Microsoft (NASDAQ: MSFT) stock price is one of the biggest gainers in the past years. In addition, the company has generated steady growth in cash returns in the form of dividends and share buybacks.
Microsoft stock price rose close to 34% year to date; the stock is up more than 200% in the past five years. It is currently hovering close to an all-time high of $140 a share.
Despite the significant share price appreciation, market pundits believe MSFT stock could extend the upside momentum in the coming days.
BMO Capital Markets, for instance, believes Microsoft shares could hit $160 in the coming days amid strong financial numbers. The firm says, “Upsides across the board including revenue and margins and FCF would support upside momentum.”
Canaccord Genuity has lifted MSFT price target to $155 while Raymond James increases its price target to $163.
MSFT financial performance and future fundamentals are supporting the stock price momentum. The company has generated revenue growth of 12% to $33.7 billion in the final quarter of 2019. The revenue for full fiscal 2019 hit a new record level of $125 billion, up 14% from the past year.
“It was a record fiscal year for Microsoft, a result of our deep partnerships with leading companies in every industry,” said Satya Nadella, chief executive officer of Microsoft.
The company has also been successfully converting big revenue growth into significant profits. Its operating income grew 20% year over year in the final quarter to $12.4 billion. With the substantial growth in earnings, its cash flows are also growing. Consequently, MSFT continues to generate cash returns for investors.
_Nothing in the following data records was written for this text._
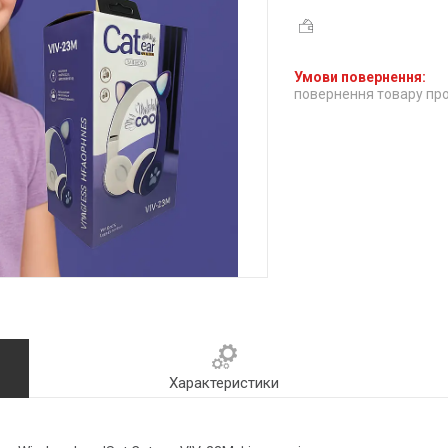
повернення товару про
Характеристики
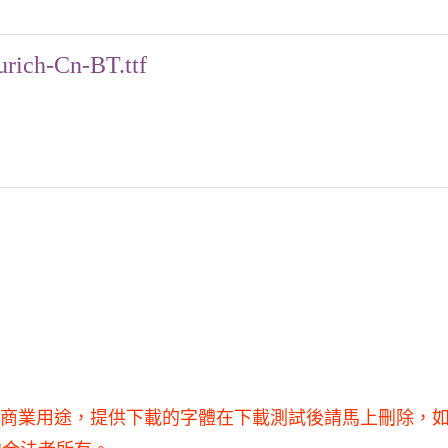
urich-Cn-BT.ttf
用，不得用于商業用途，提供下載的字體在下載測試後請馬上刪除，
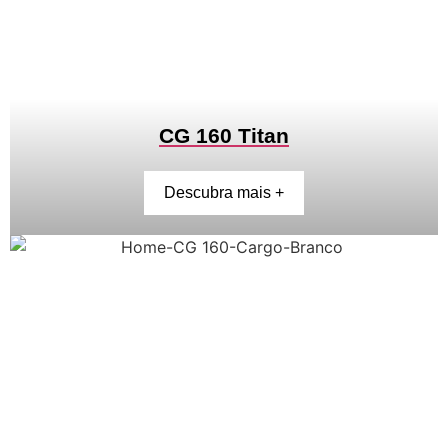
CG 160 Titan
Descubra mais +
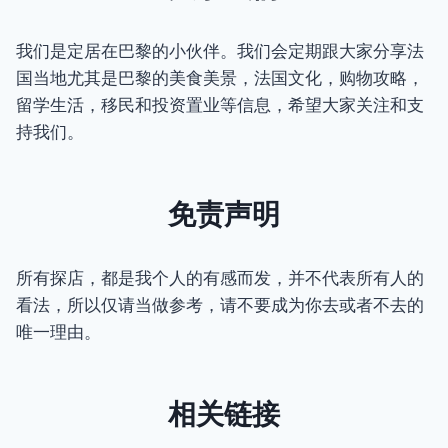
我们是定居在巴黎的小伙伴。我们会定期跟大家分享法
国当地尤其是巴黎的美食美景，法国文化，购物攻略，
留学生活，移民和投资置业等信息，希望大家关注和支
持我们。
免责声明
所有探店，都是我个人的有感而发，并不代表所有人的
看法，所以仅请当做参考，请不要成为你去或者不去的
唯一理由。
相关链接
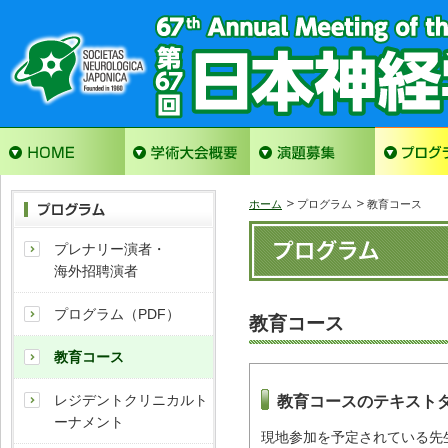
ホーム
プログラム
教育コース
プレナリー演者・
海外招聘演者
プログラム（PDF）
教育コース
教育コース
教育コースのテキスト
レジデントクリニカルト
ーナメント
現地参加を予定されている先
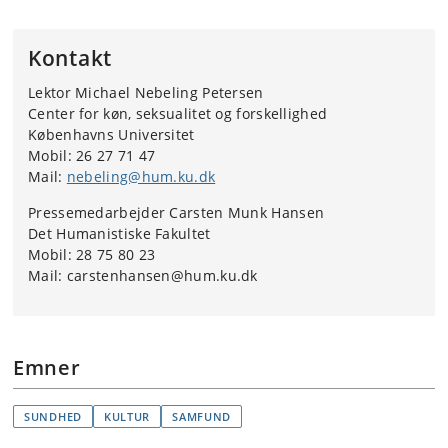
Kontakt
Lektor Michael Nebeling Petersen
Center for køn, seksualitet og forskellighed
Københavns Universitet
Mobil: 26 27 71 47
Mail:
nebeling@hum.ku.dk
Pressemedarbejder Carsten Munk Hansen
Det Humanistiske Fakultet
Mobil: 28 75 80 23
Mail: carstenhansen@hum.ku.dk
Emner
SUNDHED
KULTUR
SAMFUND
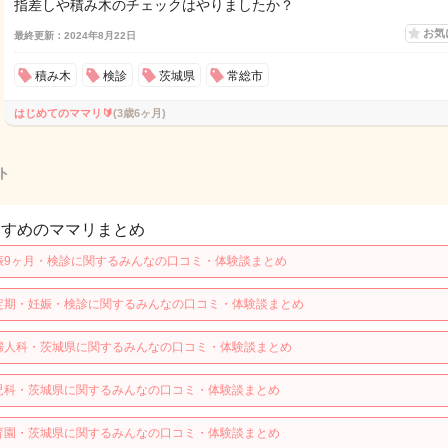
指差しや積み木のチェックはやりましたか？
お気
最終更新：2024年8月22日
積み木
検診
茨城県
常総市
はじめてのママリ🔰
(3歳6ヶ月)
ト
すすめのママリまとめ
娠9ヶ月・検診に関するみんなの口コミ・体験談まとめ
定期・妊娠・検診に関するみんなの口コミ・体験談まとめ
婦人科・茨城県に関するみんなの口コミ・体験談まとめ
児科・茨城県に関するみんなの口コミ・体験談まとめ
育園・茨城県に関するみんなの口コミ・体験談まとめ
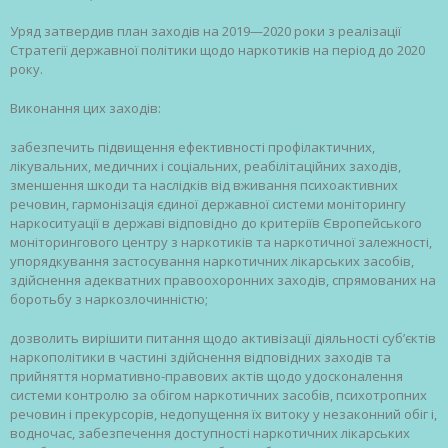
Уряд затвердив план заходів на 2019—2020 роки з реалізації
Стратегії державної політики щодо наркотиків на період до 2020
року.
Виконання цих заходів:
забезпечить підвищення ефективності профілактичних,
лікувальних, медичних і соціальних, реабілітаційних заходів,
зменшення шкоди та наслідків від вживання психоактивних
речовин, гармонізація єдиної державної системи моніторингу
наркоситуації в державі відповідно до критеріїв Європейського
моніторингового центру з наркотиків та наркотичної залежності,
упорядкування застосування наркотичних лікарських засобів,
здійснення адекватних правоохоронних заходів, спрямованих на
боротьбу з наркозлочинністю;
дозволить вирішити питання щодо активізації діяльності суб’єктів
наркополітики в частині здійснення відповідних заходів та
прийняття нормативно-правових актів щодо удосконалення
системи контролю за обігом наркотичних засобів, психотропних
речовин і прекурсорів, недопущення їх витоку у незаконний обіг і,
водночас, забезпечення доступності наркотичних лікарських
It returned $7.7 billion to shareholders in the form of share repurchases and dividends in the fourth quarter of the fiscal year 2019.
Microsoft stock price is likely to extend the upside momentum in the coming days. This is due to the expected double-digit growth in revenue and earnings for fiscal 2020. Out of 35 analysts ratings, 23 has given a buy rating and 10 believes its stock to outperform in the short-term.